_Texte fourni_:
━━━━━━━━━━
Dans les années 90, les journées villes mortes ont été un moyen populaire d’exprimer le ras-le-bol des Congolais contre la mauvaise gouvernance ambiante de l’époque. Les organisateurs maitrisaient les conséquences de la neutralisation des activités dans la Ville de Kinshasa. Parmi ces conséquences, il y a celle sociale parce que les habitants paupérisés vivant au jour le jour, étaient confrontés à des difficultés d’accès à la débrouillardise, aux services essentiels tels que les transports en commun, les soins de santé et autres en raison de la paralysie des activités. Tous les gouvernements de l’époque redoutaient l’inanition des activités économiques parce qu’elles engendraient une perte significative de revenus pour les entreprises, les commerces et spécifiquement pour le Trésor public. C’est ce qui a expliqué partiellement l’hyperinflation que l’on a vécue, car les gouvernements ne pouvaient qu’actionner la planche à billets pour financer les déficits budgétaires astronomiques. Ce qui a conduit à la déglingue systémique de notre économie forçant l’effondrement des mécanismes de gouvernance, facilitant et accélérant le chute et la désintégration de la Grande République du Zaïre. En somme, les « journées villes mortes » étaient des puissants leviers de contraindre les gouvernements à changer leurs politiques.
Aujourd’hui, nous subissons une « Journée Ville Morte » organisée par des citoyens non identifiés et tolérée par les gouvernants contre les agressions du Rwanda et l’Ouganda et en soutien inconditionnel à nos forces de défense pour garantir l’intégrité et la souveraineté de notre pays. Oui, le peuple a le droit souverain de manifester son mécontentement contre ces invasions ayant déjà entrainé des millions de morts innocentes, des centaines de milliers de concitoyens en errance permanente dans notre propre pays, des destructions d’infrastructures, et surtout, des pillages de nos ressources naturelles pour financer leurs développements respectifs. Oui, le peuple a raison de manifester sa frustration.
━━━━━━━━━━
_Consigne écrite 1_: Extrayez chacune des lignes présentées plus bas qui contiennent le mot « moved ».

_Lignes enregistrées_:
━━━━━━━━━━
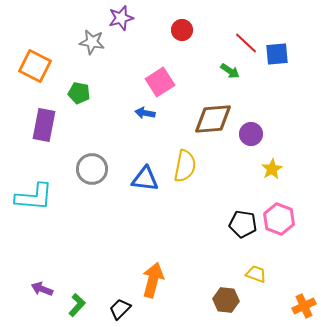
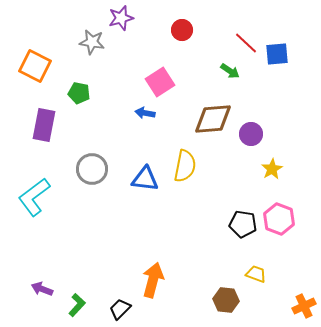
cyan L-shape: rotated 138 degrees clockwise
━━━━━━━━━━
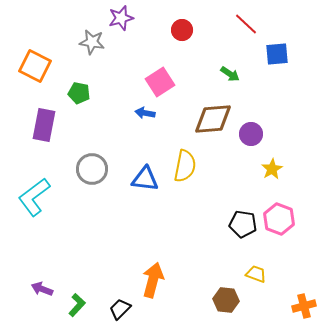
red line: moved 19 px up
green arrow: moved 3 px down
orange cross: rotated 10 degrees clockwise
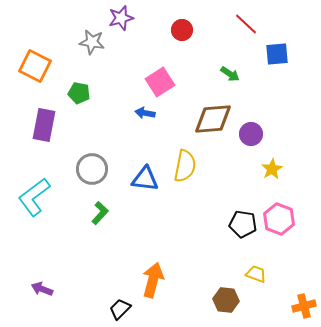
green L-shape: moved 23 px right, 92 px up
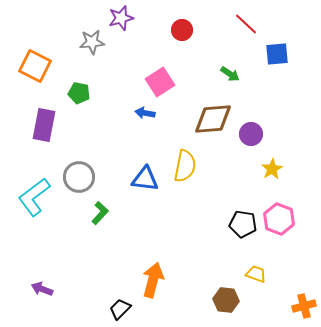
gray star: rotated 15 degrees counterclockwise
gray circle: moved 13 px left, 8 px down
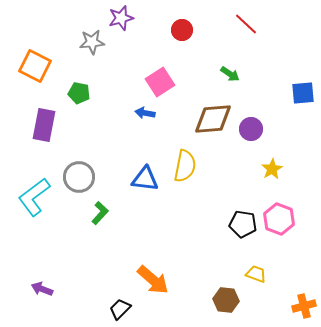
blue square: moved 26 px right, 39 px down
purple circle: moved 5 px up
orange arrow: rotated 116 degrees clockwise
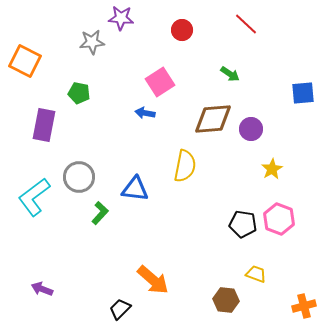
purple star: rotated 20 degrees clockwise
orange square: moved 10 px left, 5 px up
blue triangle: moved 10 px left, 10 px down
━━━━━━━━━━
_Consigne écrite 2_: Poursuivez le texte sur les journées villes mortes à la suite de sa dernière phrase.

_Résultat attendu 1_:
red line: moved 19 px up
green arrow: moved 3 px down
green L-shape: moved 23 px right, 92 px up
gray circle: moved 13 px left, 8 px down
blue square: moved 26 px right, 39 px down
purple circle: moved 5 px up
orange square: moved 10 px left, 5 px up
blue triangle: moved 10 px left, 10 px down

_Résultat attendu 2_:
Cependant, cette journée ville morte organisée à Kinshasa est totalement contreproductive. Pourquoi ? Elle n’est pas une réaction citoyenne contre les ennemis qui se trouvent à plus de 2000km. Elle n’a aucun impact sur eux, car elle n’affecte nullement sur leurs Trésors publics. Elle n’annihile pas leurs capacités à nous infliger du tort. En revanche, elle cause un tort considérable à notre propre capacité en tant que Kinois à générer les ressources pour financer nos forces de défense. En effet, les chiffres, de la Banque Mondiale, suivants le démontrent :
- Le PIB de la RDC à fin 2023, était d’USD66.38 milliards ;
- La contribution de Kinshasa au PIB de la RDC à fin 2023 est d’USD18,6 milliards, soit 13.5% ;
- Si l’on considère un homogène de 8.4% du PIB de la RDC en 2024, la contribution de Kinshasa serait d’USD20 milliards, soit USD55,2 millions par jour ;
- Ce mardi 28 janvier 2025, la « journée ville morte » a paralysé environ 80% de la production et des ventes, soit un revenu attendu d’USD11 millions ;
- Réduction des activités économiques et financières engendrant une réduction des recettes du Trésor pour financer la guerre.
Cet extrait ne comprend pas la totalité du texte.